This week’s much-improved US inflation data has had the desired effect on US rate expectations, with the yield on two-year Treasuries climbing again on Friday, as it did on Thursday, to levels above 2.2%. Meanwhile, prices in derivatives markets have adjusted to indicate a 100% probability of the Federal Reserve raising interest rates in March. Ordinarily, such a revision to expectations would fuel a transfer of hot money into US dollars, but dollar traders continue to chart their own course, and that course continues to be down.
By midday in Asia on Friday, the US Dollar Index – a measure of the dollar’s performance against a basket of currencies – had fallen to a level not seen since late 2014, at 88.25.
Also now at 2014 levels is EUR/USD, which breached 1.255 during Tokyo’s afternoon session. For the pair, a significant technical level that might provide resistance in the coming days, should the rally continue, sits just shy of 1.26 (1.2598); that being the 0.618 Fibonacci retracement of the pair’s 2014-2016 decline.
USD/JPY, which this week crashed through major technical support between 107.5 and 108, was down nearly 3% on the week at one stage on Friday, threatening 105.5. When last seen, some mild dollar buying had pushed the pair back above 106, but that offered little consolation to holders of dollars given that rates in and around 106 haven’t been seen since late 2016.
Yen strength appears not to be a matter of reduced risk appetite, with evidence for this coming from the Australian dollar and a number of riskier emerging market currencies. Like other majors, the Aussie has made the most of the US dollar’s current malaise, climbing into the high 0.79s against the greenback on Friday – more than 2% higher than last week’s closing rate of 0.7812 – but investors were also preferring the higher-yielding Australian currency to the relative safety of the euro, yen and Swiss franc.
One explanation for recent interest rates-dollar decoupling came on Thursday from Crédit Agricole’s Manuel Oliveri. In a note to clients the analyst suggested that investors were now playing a long-term game.
“From a longer-term perspective, markets remain uninspired by US economic prospects. Effectively markets continue trading the end of the US economic cycle where any near-term acceleration in inflation may trigger more Fed tightening but will also bring forward the next downturn.”
A further reason for the dollar’s plight was offered by Ilya Gofshteyn, an analyst at Standard Chartered Bank. Speaking to the Wall Street Journal, Gofshteyn said that both the US trade deficit, which in 2017 reached a nine-year high; and the US fiscal deficit, which is expected to increase markedly on the back of President Trump’s tax cuts; were looking “pretty nasty” and were “pulling in the other direction against the dollar.”
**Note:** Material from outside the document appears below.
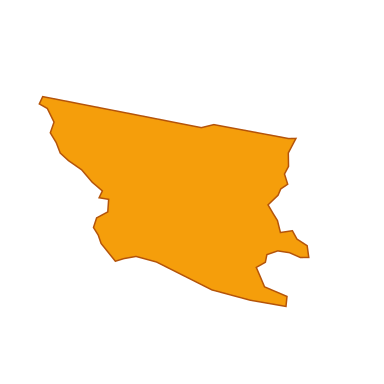 the district of Frutuoso Gomes, Rio Grande do Norte, Brazil, rotated 161°
{"feature_id": "56859067B91987340852019", "entity_name": "Frutuoso Gomes", "entity_type": "district", "adm_level": 2, "iso_a3": "BRA", "parent_name": "Brazil", "parent_adm1": "Rio Grande do Norte", "projection": "albers", "projection_center": [-37.841, -6.16], "detail": "fine", "context": "isolated", "style": "filled", "palette": "amber", "viewbox_px": 384, "rotation_deg": 161, "n_neighbors": 0, "source": "geoboundaries", "source_scale": "gbopen_adm2", "svg_char_len": 792}
<svg xmlns="http://www.w3.org/2000/svg" viewBox="0 0 384 384"><g transform="rotate(161 192 192)"><path d="M294.7,172.9L287.0,151.5L278.1,151.2L265.9,149.3L248.4,137.4L205.0,92.9L172.0,70.6L140.4,53.2L136.2,62.3L154.3,78.7L155.1,90.6L155.8,99.8L145.5,101.7L141.6,108.4L130.1,108.4L119.6,102.9L110.9,94.8L102.9,92.1L100.6,103.7L108.1,113.3L109.7,122.7L121.6,124.9L120.5,137.2L122.3,145.1L124.3,155.1L111.7,160.9L107.1,166.0L99.0,168.2L98.7,178.9L92.4,184.8L88.2,197.6L76.3,208.8L83.3,211.1L149.4,248.6L162.2,249.8L302.1,330.8L307.7,325.0L301.6,318.1L299.7,303.0L306.7,294.1L304.3,282.9L303.9,271.7L298.6,261.9L289.1,248.9L283.2,233.8L276.4,222.2L281.7,216.8L273.2,212.2L278.1,200.6L290.6,198.6L296.7,190.5L294.7,181.8L294.7,172.9Z" fill="#f59e0b" stroke="#b45309" stroke-width="1.5"/></g></svg>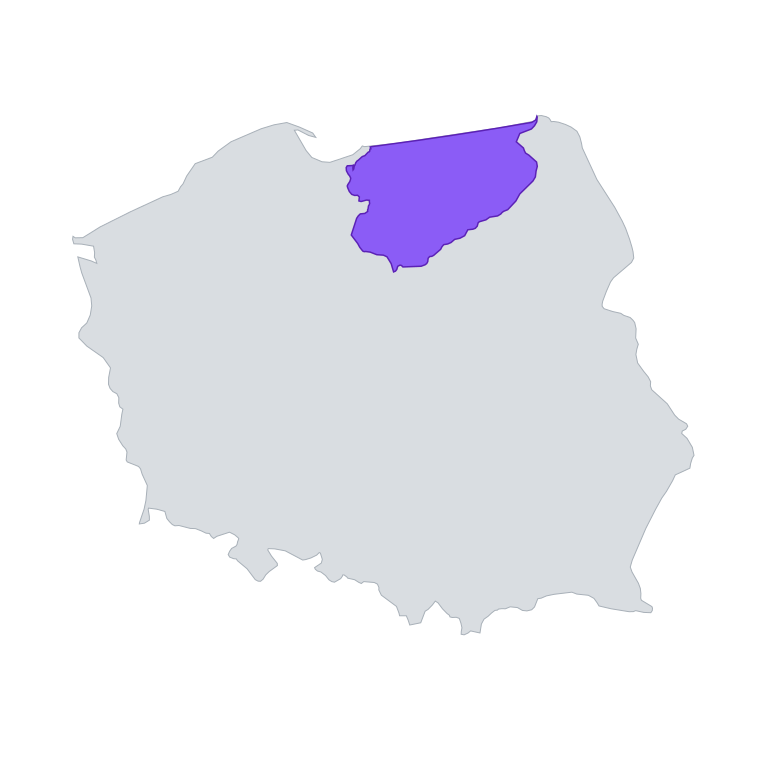 where Warmian-Masurian sits in Poland, rotated 349°
{"feature_id": "POL-3139", "entity_name": "Warmian-Masurian", "entity_type": "Voivodeship", "adm_level": 1, "iso_a3": "POL", "parent_name": "Poland", "parent_adm1": "", "projection": "albers", "projection_center": [20.397, 53.764], "detail": "fine", "context": "in_parent", "style": "filled", "palette": "violet", "viewbox_px": 768, "rotation_deg": 349, "n_neighbors": 0, "source": "natural_earth", "source_scale": "10m", "svg_char_len": 5533}
<svg xmlns="http://www.w3.org/2000/svg" viewBox="0 0 768 768"><g transform="rotate(349 384 384)"><path d="M641.3,421.1L644.7,427.5L646.2,432.6L645.1,436.7L645.7,440.7L658.3,457.5L663.4,470.0L666.5,474.7L673.4,480.8L674.1,483.4L671.6,486.0L667.8,487.1L666.8,489.4L671.1,495.2L674.6,505.0L674.7,513.2L672.6,515.4L669.9,520.4L668.2,525.0L652.6,528.8L649.0,533.8L640.7,543.4L635.0,548.9L626.7,558.8L613.4,575.8L594.1,604.2L590.8,610.7L591.6,615.9L595.7,628.1L596.6,633.6L596.2,638.7L595.1,643.3L595.4,645.4L604.5,653.6L604.8,655.3L604.1,657.6L602.3,659.4L595.5,657.8L587.8,654.5L585.3,655.0L581.2,654.3L564.1,648.0L552.7,642.9L551.5,639.5L549.2,634.5L544.3,630.4L533.2,627.0L528.7,624.2L510.8,622.9L503.0,623.0L497.5,624.2L494.0,624.1L489.2,631.6L485.9,633.8L481.0,634.0L476.7,632.7L472.3,628.9L465.3,626.8L460.3,627.8L456.6,627.0L453.4,626.8L452.2,627.6L449.7,627.4L445.9,629.3L441.8,631.9L437.3,633.9L433.8,638.2L430.7,646.7L421.9,642.9L418.9,644.5L414.8,645.5L412.0,644.4L412.7,641.5L414.0,638.2L413.9,633.6L413.2,628.5L410.5,626.8L406.4,626.2L404.3,625.2L404.1,623.5L402.1,621.3L398.5,615.8L395.2,609.0L392.9,606.9L389.4,610.1L384.2,613.7L381.0,614.9L374.5,625.4L363.3,625.5L362.7,620.6L361.7,615.8L355.1,614.5L355.0,611.7L353.8,604.7L341.1,590.8L339.6,585.1L340.2,582.9L339.4,579.2L336.6,577.0L326.4,574.1L323.7,575.5L321.4,573.9L317.8,570.5L311.4,567.7L310.7,566.3L308.5,563.9L307.2,563.5L306.3,564.9L304.3,566.8L297.6,569.1L295.0,568.0L292.6,565.7L290.1,560.9L286.2,556.5L283.0,554.9L281.2,552.7L280.8,551.0L288.3,547.8L290.0,544.4L289.3,537.9L288.3,537.1L285.3,539.1L279.1,540.8L273.5,541.4L270.6,541.3L255.2,528.9L245.0,524.9L239.0,523.5L238.2,524.7L240.7,531.4L245.0,539.7L244.7,541.9L235.5,546.2L231.5,548.8L228.1,552.5L225.2,554.1L222.8,553.5L220.3,551.5L214.3,539.2L206.5,529.6L205.6,527.5L203.1,526.8L199.5,524.5L198.5,521.7L200.5,518.8L203.1,516.3L207.7,514.9L209.2,513.4L210.1,511.1L211.9,508.2L211.5,507.1L208.6,503.5L204.1,500.0L190.9,501.6L187.3,503.1L185.4,500.8L184.1,497.4L180.9,496.5L176.6,493.3L171.4,490.0L166.3,488.8L155.8,483.8L151.7,483.3L149.4,481.6L147.1,478.2L145.2,474.6L144.6,467.3L137.0,463.5L129.2,460.9L128.6,461.9L128.4,469.1L127.7,472.9L122.3,474.9L117.1,474.7L117.5,473.5L124.6,461.1L128.0,453.1L132.3,438.5L129.4,426.4L128.8,420.8L127.3,418.1L117.1,411.5L116.4,409.4L118.7,401.8L118.1,398.5L115.8,394.8L113.0,387.7L112.2,381.7L117.0,375.2L120.9,363.6L122.9,358.9L120.3,356.0L119.9,352.1L121.1,346.8L119.9,342.6L116.4,339.7L114.3,336.1L113.5,331.7L115.0,325.0L118.6,316.0L113.4,304.5L99.6,290.2L93.3,280.6L94.3,275.5L97.9,271.1L103.9,267.4L108.8,260.3L112.0,251.6L112.8,243.7L108.5,217.3L108.0,210.8L107.7,200.8L120.0,207.3L125.1,210.8L124.8,207.3L123.9,204.2L125.0,199.9L125.2,193.3L113.9,189.0L106.3,187.2L105.9,182.6L106.9,179.7L108.8,181.6L116.3,182.9L135.4,175.6L168.1,166.5L202.7,158.0L210.7,157.3L218.7,155.5L221.9,151.6L225.0,149.1L230.0,142.2L240.7,131.7L258.8,128.6L265.7,123.7L280.1,117.0L312.2,110.0L325.5,108.6L338.5,108.8L349.9,115.6L361.9,124.0L364.1,128.9L357.5,125.7L348.0,118.2L344.4,117.8L352.1,140.0L356.4,147.9L365.5,154.0L373.2,156.1L397.1,153.0L405.6,148.5L408.1,146.2L410.2,147.3L441.4,150.0L549.7,154.6L580.9,154.6L582.7,153.9L585.8,150.1L589.7,150.5L594.3,152.6L596.5,154.3L597.5,156.2L598.2,158.4L600.7,158.7L605.3,160.3L611.7,163.9L616.7,167.5L621.6,172.7L623.4,178.8L623.8,185.7L623.7,190.1L632.0,223.9L644.2,254.6L648.9,269.4L650.9,277.4L652.7,288.9L653.5,297.1L653.7,301.6L653.2,308.0L650.1,311.9L629.6,323.5L625.8,327.1L619.9,335.6L614.5,344.4L613.3,347.4L613.0,349.4L614.4,352.1L622.1,356.4L629.9,359.8L632.5,362.4L638.3,365.7L640.5,368.8L641.8,371.5L642.0,377.9L639.8,386.9L641.2,393.5L638.8,398.1L636.9,403.1L637.0,411.8L641.3,421.1Z" fill="#d9dde1" stroke="#a8b0b8" stroke-width="1"/><path d="M582.8,154.0L583.8,153.1L585.1,150.5L585.3,151.2L584.0,155.8L581.0,159.2L577.4,161.8L565.1,164.0L560.1,171.5L565.9,178.9L566.3,181.7L567.0,184.3L569.9,187.0L576.1,195.2L576.0,199.6L573.9,204.0L572.1,209.6L569.0,213.1L553.6,223.3L548.3,229.6L538.7,236.5L534.5,237.3L532.7,238.1L531.1,239.4L527.6,240.7L519.5,240.4L515.4,242.3L508.6,242.9L507.2,243.7L505.6,246.9L503.3,248.6L500.8,249.0L495.7,248.6L491.5,253.8L486.4,255.4L481.0,255.5L476.8,257.9L473.3,258.7L469.2,258.6L467.1,260.3L465.3,262.6L457.3,267.2L455.3,267.8L453.1,267.6L451.3,269.0L450.3,272.2L448.9,273.9L447.1,274.8L442.9,275.5L424.9,272.7L424.4,272.1L424.0,271.2L423.1,270.6L422.2,270.4L419.9,271.1L418.4,274.0L416.8,275.4L414.8,275.8L414.0,267.2L411.2,259.7L408.0,257.4L401.6,255.7L395.6,251.9L391.2,250.4L390.2,250.4L388.8,249.8L388.0,248.5L386.3,245.2L385.0,241.1L380.3,231.5L388.8,216.1L390.9,214.0L393.2,212.5L397.7,212.9L400.9,211.5L401.1,210.0L401.8,209.0L402.7,206.3L403.7,205.2L404.4,204.0L404.4,202.4L404.7,200.9L401.9,200.1L396.3,200.5L394.3,199.5L395.5,195.7L394.1,193.7L391.2,193.3L388.5,191.7L386.7,188.5L385.8,184.4L385.7,182.6L386.6,181.3L389.0,178.8L389.9,177.3L390.6,175.6L390.0,173.2L388.9,171.2L387.8,167.5L388.2,164.3L389.6,162.8L394.5,163.5L395.8,163.3L395.8,164.0L395.2,164.5L394.8,165.4L394.6,166.5L394.5,167.9L395.3,167.2L396.3,164.6L396.7,164.1L397.1,163.7L398.5,161.4L399.9,160.1L400.6,159.7L401.3,159.5L405.7,156.8L406.6,156.5L408.8,156.2L412.4,153.6L413.1,153.3L413.9,153.2L414.4,152.7L414.7,151.7L415.1,150.7L416.0,150.6L415.9,150.1L415.8,149.1L415.7,148.7L416.3,148.7L416.5,148.6L427.9,149.3L449.3,150.5L465.2,151.4L481.2,152.1L501.0,153.0L524.9,153.9L540.3,154.4L555.7,154.8L568.6,155.1L579.0,155.4L582.8,154.0Z" fill="#8b5cf6" stroke="#5b21b6" stroke-width="1.5"/></g></svg>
The US’ twin deficits made it “more difficult for some investors to stay in the [dollar],” wrote the Wall Street Journal’s Daniel Kruger.
Looking ahead, not much will be changing in the medium-term according to the team at ING. In a report released on Thursday, the Dutch bank had this to say about the dollar’s prospects:
“For the US dollar to re-couple with rising US bond yields…we’d need to see a return in confidence over the medium-term US economic outlook. In effect, this requires a positive reassessment of the extent and duration of this US economic cycle; inflation numbers do not provide this.”
“Broadly, we’re scratching our heads to find any new positive US demand or supply shocks that could change the landscape for an economy in the tenth year of its expansion cycle. Without this, it’s easy to see the weak-dollar story persisting.”
Although early in the year, ING will be happy with what they’ve seen from the dollar so far in 2018. Entering the year, the bank was among the most bearish on the US currency, with year-end forecasts for EUR/USD and GBP/USD of 1.3 and 1.5 respectively – rates that are 15% higher than 2017 averages.